In retaliation, under the existing US-South Korean plan for the defence of the South, known as OPLAN 5015, the two nations would aim to bring their overwhelming air and naval superiority to bear from bases in South Korea and Japan, as well as aircraft carriers in the western Pacific, although it would take weeks before large-scale reinforcements, including heavy tanks and other equipment, could be landed.
The new South Korean plan will identify more than 1,000 primary targets in North Korea to be eliminated by missiles and laser-guided munitions - including nuclear weapons and missile launch facilities - at the same time as the conventional attack is halted.

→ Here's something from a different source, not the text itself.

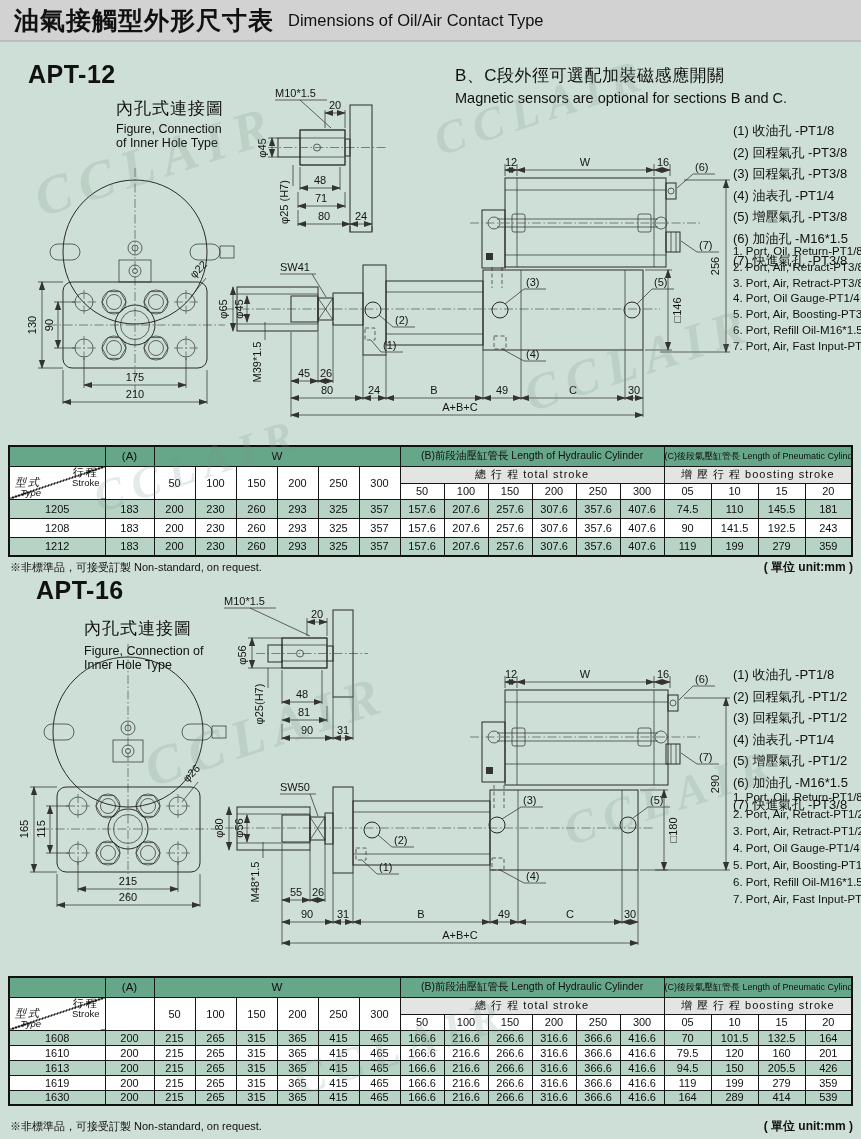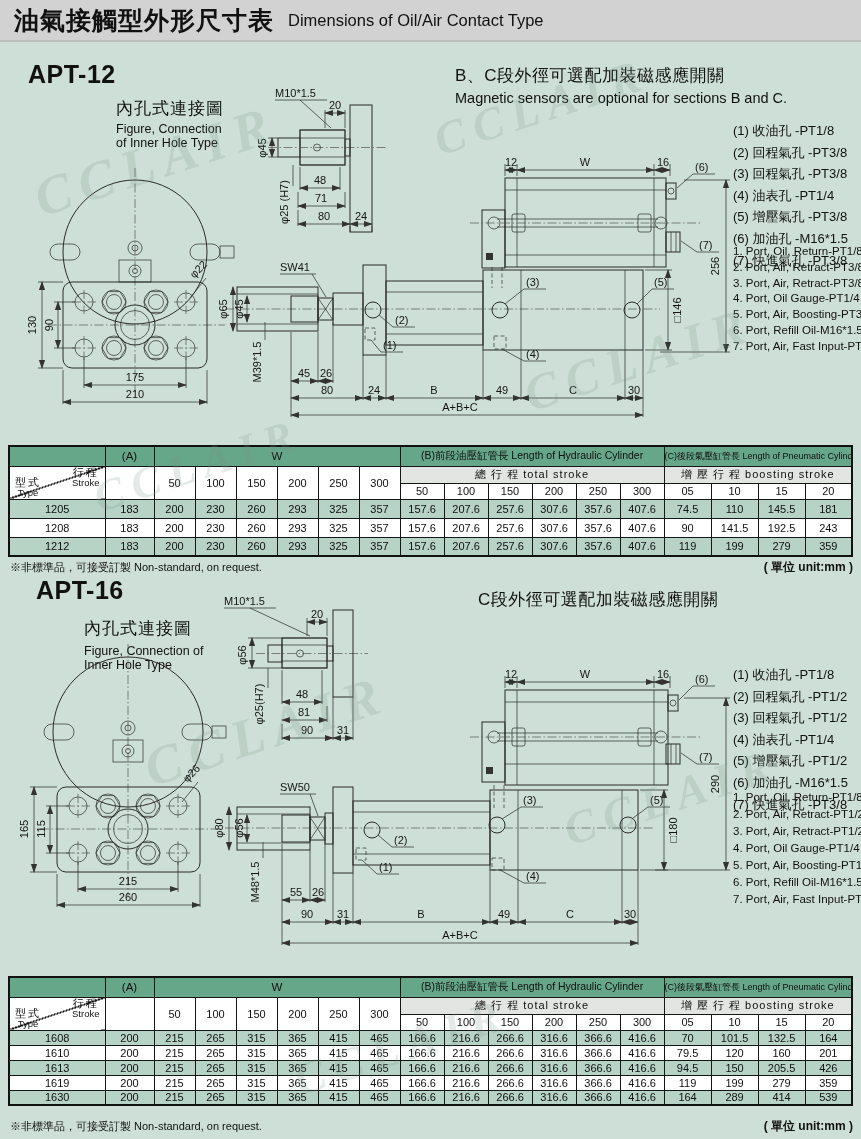"型式" .diag .bl { font-style: none -> italic; text-align: center -> right }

Additionally, the military has been tasked with training special forces units that could be infiltrated into Pyongyang in order to target key members of the regime, including Kim Jong-un, the North Korean leader, in order to bring about a more rapid conclusion to the fighting. While on paper such a "decapitation" move appears enticing, in reality the retaliation by the crippled NKorean regime against its southern neighbor, especially once it has lost its leader, would likely result in countless casualties and serve as the start of a gruesome regional, if not world, war.